Why the principle of counting does not match with our common sense Principle of counting says that 
"the number of odd integers, which is the same as the number of even integers, is also the same as the number of integers overall."
This does not match with my common sense (I am not a mathematician, but a CS student).
Can some people here could help me to reach a mathematicians level of thinking for this problem. I have searched net a lot (Wikipedia also)
 A: Well, counting is really just judging how big a set is. It is a question about cardinality, then.
Your intuition is based on finite sets. Infinite sets are different. However mathematics is not built on naive intuition, when it does it often run into paradoxes and problems (e.g. Russell's paradox and naive set theory).
Therefore we need to find good properties which generalize what we want to hold. So we have to think "when do two sets have the same size?" well, for finite sets we know that if two sets have the same number of elements then they have the same size. But we also know the following:


*

*If $A\subseteq B$ then $A$ cannot exceed the size of $B$.

*Equinumerosity is an equivalence relation.

*If there is a bijection between $A$ and $B$ then they must have the same cardinality. It is impossible that $\{0,1\}$ and $\{5,6\}$ would have different sizes.


It turns out that to say that $A$ and $B$ have the same cardinality (or same number of element, although the word number is definitely confusing at first) if and only if there exists a bijection between $A$ and $B$. Furthermore, we can order the cardinals by injections, namely $|A|\leq|B|$ if and only if there is an injection from $A$ into $B$.
So it turns out that for infinite sets you get a few "naively paradoxical" results. Like having a set which is in bijection with a proper subset. However infinite sets often have "room for change" and allow us to move things around like that.
One could model the size of sets differently, but the properties which are written above will not necessarily be preserved. For example if we require that a proper subset always have a smaller cardinality, then this is no longer invariant under bijections.

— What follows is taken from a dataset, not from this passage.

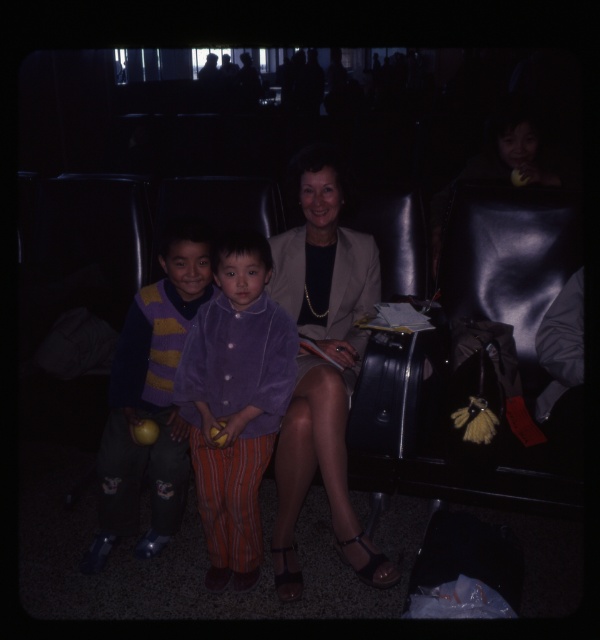
From the picture: Based on the coordinates provided, what object is located at point (322, 364) in the scene?

The point (322, 364) corresponds to the matte beige blazer at center.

Some reading material related to this:


*

*Comparing the sizes of countable infinite sets

*Cardinality != Density?

*Is there a way to define the "size" of an infinite set that takes into account "intuitive" differences between sets?

*Why do the rationals, integers and naturals all have the same cardinality?
The third one is particularly relevant.
A: The basic idea is very simple: Two sets are said to have the same number of elements if they can be put in a one-to-one correspondence with each other.
So here is a one-to-one correspondence between the positive odd numbers and the positive even numbers: (1,2), (3,4), (5,6), … So any odd number $2i-1$ is matched to a corresponding even number $2i$.
To match all positive numbers with all positive even numbers, match instead $i$ with $2i$, resulting in (1,2), (2,4), (3,6), (4,8), …
See also: Hilbert's paradox of the Grand Hotel for a more entertaining way to see this.
A: I too once thought like you, but in CS counting is your friend.
When counting sets, we can determine if two sets have the same size or cardinality. For example countable infinite sets can always be put into correspondence with the natural numbers $\mathbb{N}$. These countably infinite sets are recursively enumerable languages, they can be iterated indefinitely. 
So lets call the set of even numbers $\mathbb{E}$ and the set of odd numbers $\mathbb{O}$
Now, starting from the beginning, in increasing order, pair the smallest even number with the smallest natural number, next, pair the next smallest number with the next smallest natural number, so on and so forth. It looks something like this:
$\mathbb{N} = \{0, 1, 2, 3, 4, ...\}$
$\mathbb{E} = \{2, 4, 6, 8, 10, ...\}$
We see for every number in $\mathbb{N}$ there is a number in $\mathbb{E}$, that is, every number in $\mathbb{E}$ can be mapped to a unique number in $\mathbb{N}$ and vice versa.
This kind of mapping is known as a computable map or a bijection Such functions are one-to-one and onto, every element from each set is paired with a unique element of the other set.
The same argument can be applied to show than $|\mathbb{O}| = |\mathbb{N}|$.
Now, you may ask why is this important to CS, well, every language (set) that can be mapped to $\mathbb{N}$ can be recognized by a computer machine, and languages that do not map to $\mathbb{N}$ cannot even be recognized by a computer, therefore, we study this.
A: Because sets of numbers can be infinitely divisible. See this Reddit comment.
I think his intuition comes from the fact that the world is discrete in practice. You have 2x more atoms in [0, 2cm] than in [0, 1cm]. If you are not looking at something made of atoms, let's say you have 2x more Planck lengths in [0, 2cm] than in [0, 1cm]. See what I mean?
OP's intuition can be correct for physical things in our world, but mathematics go beyond that, with rational numbers being infinitely divisible. As soon as there is a limit to how much you can divide things, even if it's one million digits after the decimal point, OP's intuition is valid.